In a statement, the cloud services operator said it “has minimal sales and commercial activity in Russia” and has “terminated any customers we have identified as tied to sanctioned entities.”
Fedorov emphasized that a “digital blockade” is an important tool to fight back against Russia, since it can set the country back “two or three decades,” encouraging engineers and other specialists to leave.
“We also want people in Russia to understand that ‘Guys, something is wrong.’ And they have to stand up against war,” Fedorov added.
China’s leaders are signaling panic
In an unusual move, China’s cabinet convened an emergency meeting with more than 100,000 participants on Wednesday, according to state media. The agenda: Do whatever it takes to save the economy.
Step back: The world’s second-largest economy, which once regularly boasted growth rates of 10% or more, has suffered under its own Covid-19 protocol, which is keeping millions of people under lockdown.
Earlier this week, UBS lowered its full-year GDP growth forecast to 3%. China has said it expects growth of around 5.5% this year.
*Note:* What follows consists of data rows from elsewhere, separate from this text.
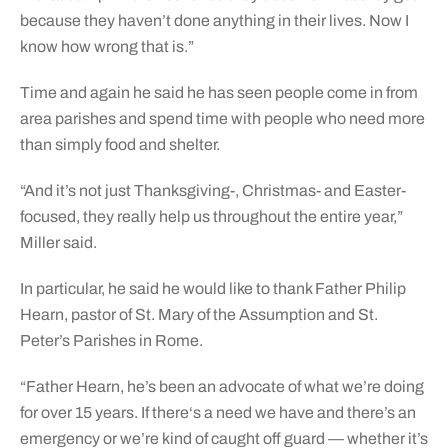
because they haven’t done anything in their lives. Now I
know how wrong that is.”
Time and again he said he has seen people come in from
area parishes and spend time with people who need more
than simply food and shelter.
“And it’s not just Thanksgiving-, Christmas- and Easter-
focused, they really help us throughout the entire year,”
Miller said.
In particular, he said he would like to thank Father Philip
Hearn, pastor of St. Mary of the Assumption and St.
Peter’s Parishes in Rome.
“Father Hearn, he’s been an advocate of what we’re doing
for over 15 years. If there‘s a need we have and there’s an
emergency or we’re kind of caught off guard — whether it’s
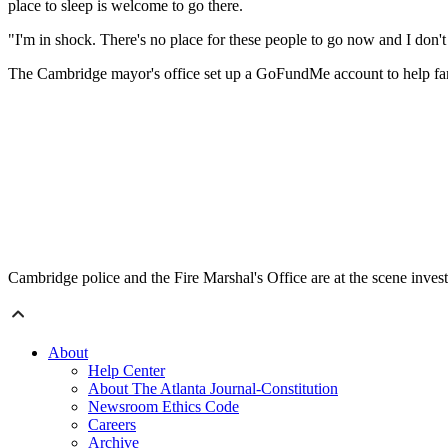
place to sleep is welcome to go there.
"I'm in shock. There's no place for these people to go now and I don'
The Cambridge mayor's office set up a GoFundMe account to help fam
Cambridge police and the Fire Marshal's Office are at the scene invest
About
Help Center
About The Atlanta Journal-Constitution
Newsroom Ethics Code
Careers
Archive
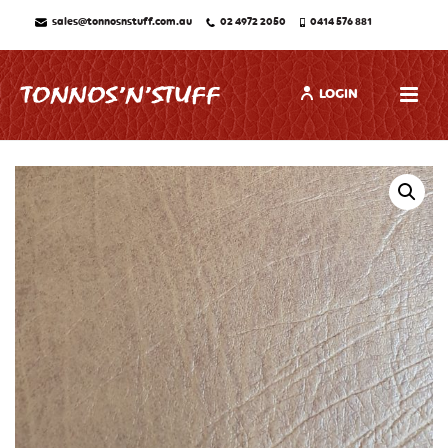
sales@tonnosnstuff.com.au
02 4972 2050
0414 576 881
LOGIN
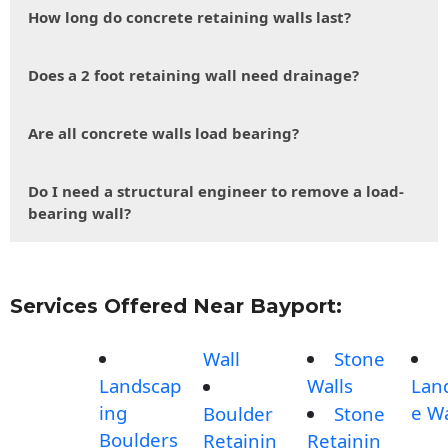
How long do concrete retaining walls last?
Does a 2 foot retaining wall need drainage?
Are all concrete walls load bearing?
Do I need a structural engineer to remove a load-
bearing wall?
Services Offered Near Bayport:
Wall
Stone
Landscap
Walls
Lan
ing
e Wa
Boulder
Stone
Boulders
Retainin
Retainin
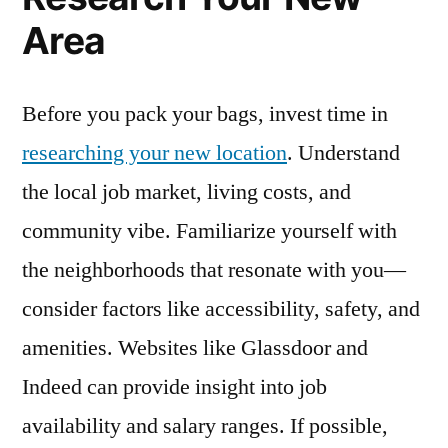
Area
Before you pack your bags, invest time in
researching your new location
. Understand
the local job market, living costs, and
community vibe. Familiarize yourself with
the neighborhoods that resonate with you—
consider factors like accessibility, safety, and
amenities. Websites like Glassdoor and
Indeed can provide insight into job
availability and salary ranges. If possible,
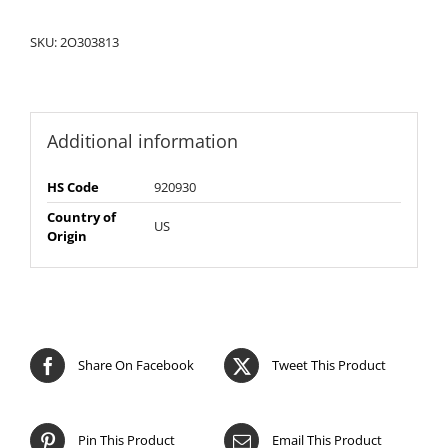
SKU:
2O303813
Additional information
HS Code
920930
Country of
US
Origin
Share On Facebook
Tweet This Product
Pin This Product
Email This Product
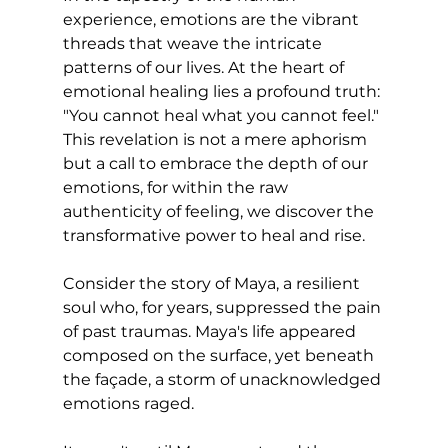
experience, emotions are the vibrant 
threads that weave the intricate 
patterns of our lives. At the heart of 
emotional healing lies a profound truth: 
"You cannot heal what you cannot feel." 
This revelation is not a mere aphorism 
but a call to embrace the depth of our 
emotions, for within the raw 
authenticity of feeling, we discover the 
transformative power to heal and rise.
Consider the story of Maya, a resilient 
soul who, for years, suppressed the pain 
of past traumas. Maya's life appeared 
composed on the surface, yet beneath 
the façade, a storm of unacknowledged 
emotions raged.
Sustained growth isn’t merely an economic priority. China’s party leadership have maintained their grip on power in part by engineering growth that has lifted tens of millions of people out of poverty. Leaders are especially sensitive to signs of social unrest that could result from diminishing economic prospects.
Earlier this month, Li, the No. 2 figure in the Communist Party after President Xi Jinping, described the country’s economic conditions as “complex and grave.” Despite the hardships, President Xi has only doubled down on the zero-Covid policy, saying the state would punish anyone who questions it.